Tuesday 22 May 2012

TCHONG (FV RM3.60-SELL) 1QFY12 Results Review: A Disappointing Quarter


Tan Chong’s results  disappointed, with earnings  making up  only 12-13% of our and consensus estimates, as sales slowed. The lower earnings were also caused by  high operating costs as  the cost of  some procured parts escalated due to disruptions arising from the Thai floods.  The lower volume led to a decline in operating efficiency given that February was a short working month, during which there was a long festive holiday. We trim our FY12 and FY13 earnings by 15% and 25% respectively, with a lower FV of RM3.59. Downgrade to SELL.

Disappointing. Although Tan Chong’s revenue (y-o-y:  -13.2%, q-o-q: +12.4%) was in line, the automaker’s 1Q core earnings of RM33.7m (y-o-y: -54.9%, q-o-q:  -1.1%) were below estimates, representing only 12-13% of our and consensus forecasts. During the reporting quarter, and in tandem with the lower revenue  versus last year, vehicle sales dropped 13.2% y-o-y but were  relatively higher q-o-q by 12.4% as production activities bounced back after the Thai floods receded. The lower earnings were largely due to high operating costs as the cost of some procured parts escalated as a result of disruptions during the floods. Furthermore, due to the lower number of vehicles sold, the company’s operating efficiency declined as February was a short working month, during which there was a long festive holiday. Meanwhile, its Vietnam subsidiary continued to rack up losses  as  vehicles sales  industry-wide  fell  by a  sharp 36% YTD April due to higher registration tax rates (up from 10% to 15%-20%).

Outlook remains cautious. We remain concerned on the overall outlook of the Nissan marque assembler due to declining interest from potential buyers. Sales of its top-selling model, the Grand Livina, continues to decelerate,  although this  was somewhat cushioned by the crossover model, Livina X Gear. With most of its line-up yet to be renewed and revived, pricing has contracted by an average of 5% to spur the interest of potential buyers. Management guided that  its vehicle sales will outperform that of the industry. While we concur with management, the upside to volume would likely come at the expense of average ASPs (average selling prices)  as the company  introduces  its lower model line-ups (the segment B sedan in 4Q).  While management highlighted that revenue from the Indochina region will grow, we are still concerned about margins as the company continues to bear start-up losses.

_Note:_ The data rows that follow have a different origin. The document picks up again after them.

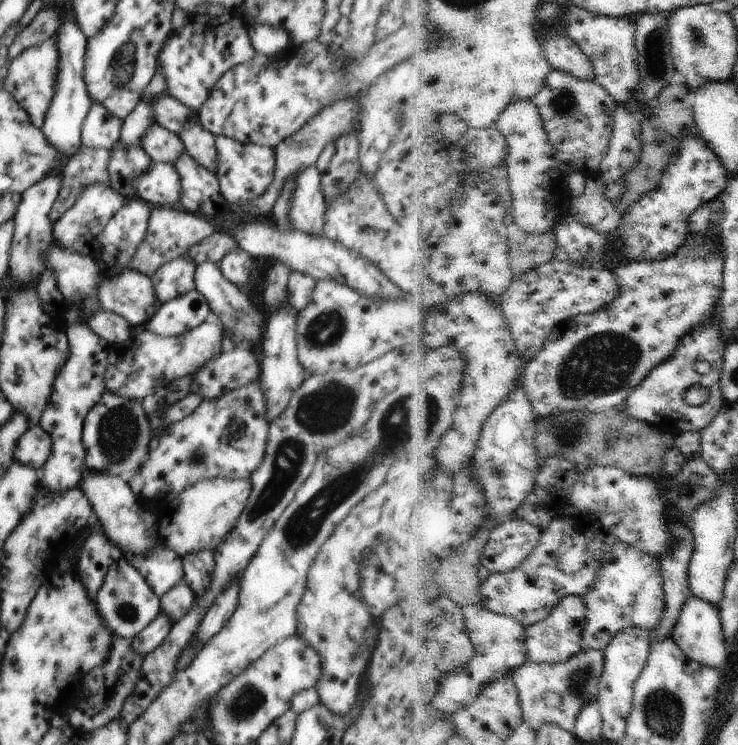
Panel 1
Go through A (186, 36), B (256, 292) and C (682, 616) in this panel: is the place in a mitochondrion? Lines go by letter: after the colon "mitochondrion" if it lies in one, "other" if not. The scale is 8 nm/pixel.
A: mitochondrion
B: other
C: other

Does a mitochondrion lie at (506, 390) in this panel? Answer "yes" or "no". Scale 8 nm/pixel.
no

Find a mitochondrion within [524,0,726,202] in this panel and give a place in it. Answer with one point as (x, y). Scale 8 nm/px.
(655, 44)

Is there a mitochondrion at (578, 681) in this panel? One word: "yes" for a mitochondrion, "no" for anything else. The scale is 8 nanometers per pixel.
yes

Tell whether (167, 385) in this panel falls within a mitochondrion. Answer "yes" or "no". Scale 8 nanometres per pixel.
no

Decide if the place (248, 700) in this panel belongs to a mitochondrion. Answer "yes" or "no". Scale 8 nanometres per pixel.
yes

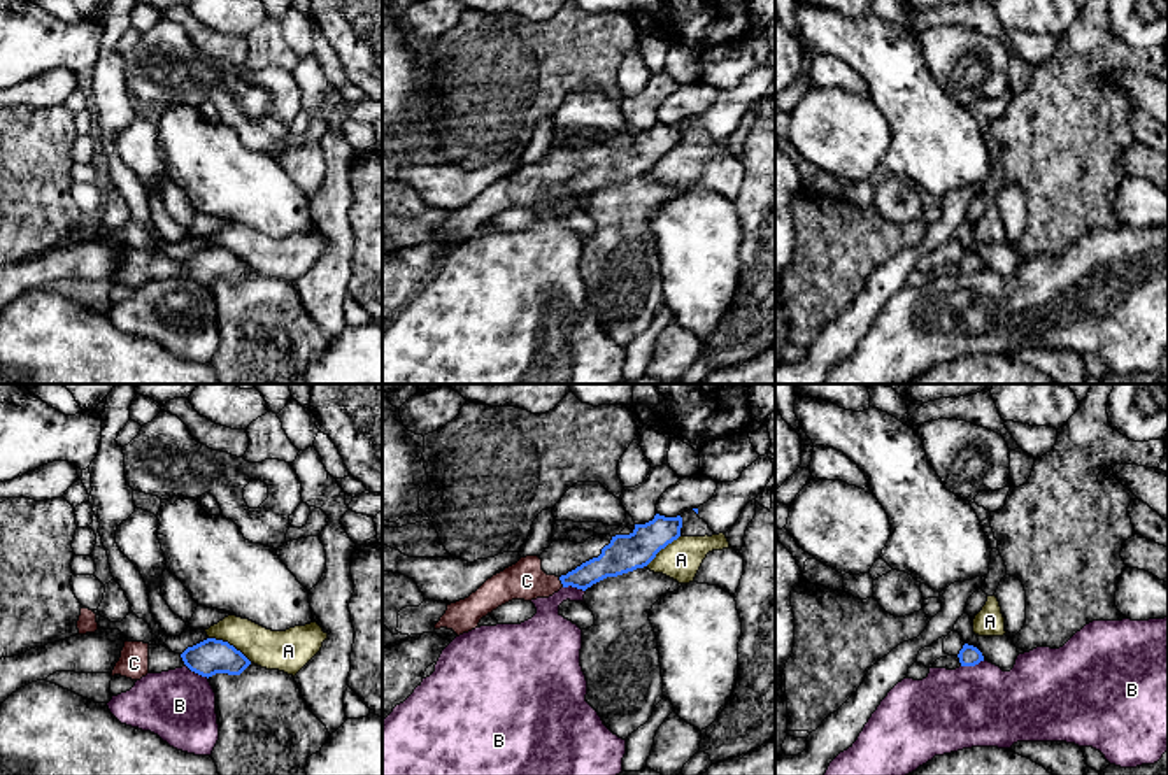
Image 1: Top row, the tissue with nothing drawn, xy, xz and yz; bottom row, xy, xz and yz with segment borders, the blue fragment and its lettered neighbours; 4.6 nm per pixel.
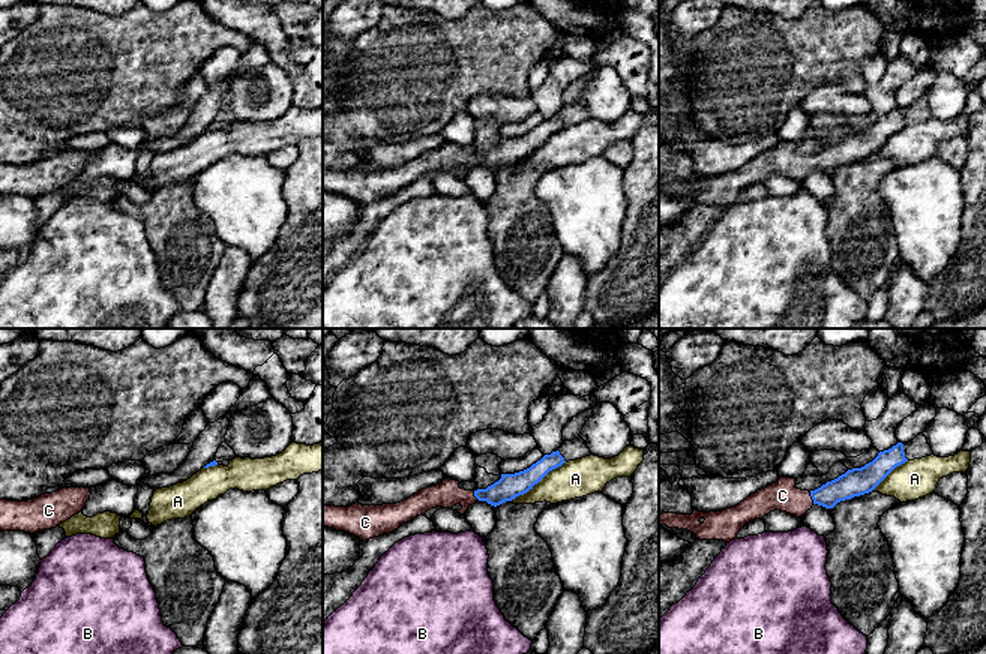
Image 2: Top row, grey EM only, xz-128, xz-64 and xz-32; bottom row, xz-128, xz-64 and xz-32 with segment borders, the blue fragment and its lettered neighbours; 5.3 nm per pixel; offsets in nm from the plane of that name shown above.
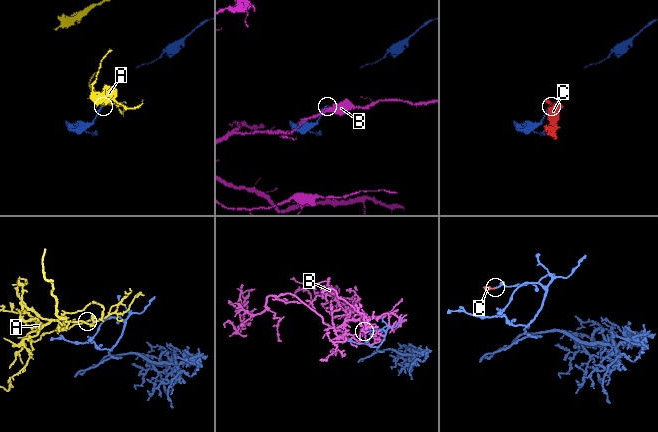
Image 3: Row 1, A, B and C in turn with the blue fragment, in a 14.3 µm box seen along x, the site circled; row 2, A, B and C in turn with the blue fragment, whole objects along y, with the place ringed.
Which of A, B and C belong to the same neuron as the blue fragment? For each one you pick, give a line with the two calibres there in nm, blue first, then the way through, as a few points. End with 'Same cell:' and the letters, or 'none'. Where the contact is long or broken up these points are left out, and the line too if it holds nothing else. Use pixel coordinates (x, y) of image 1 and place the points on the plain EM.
C: 130/180 nm | across xz (611, 170), (583, 184), (562, 190), (527, 188)
Same cell: C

Trimming earnings. Downgrade to SELL. We trim our earnings numbers for FY12 and FY13 by 15% and 25% respectively due to the lower revenue assumed (cut by 5% and 12.6%) as we assume a lower ASP, as well as continued losses from the Vietnam side. Pegged at an unchanged multiple of 10x, we derive a lower fair value of RM3.59, and downgrade Tan Chong to SELL from NEUTRAL earlier.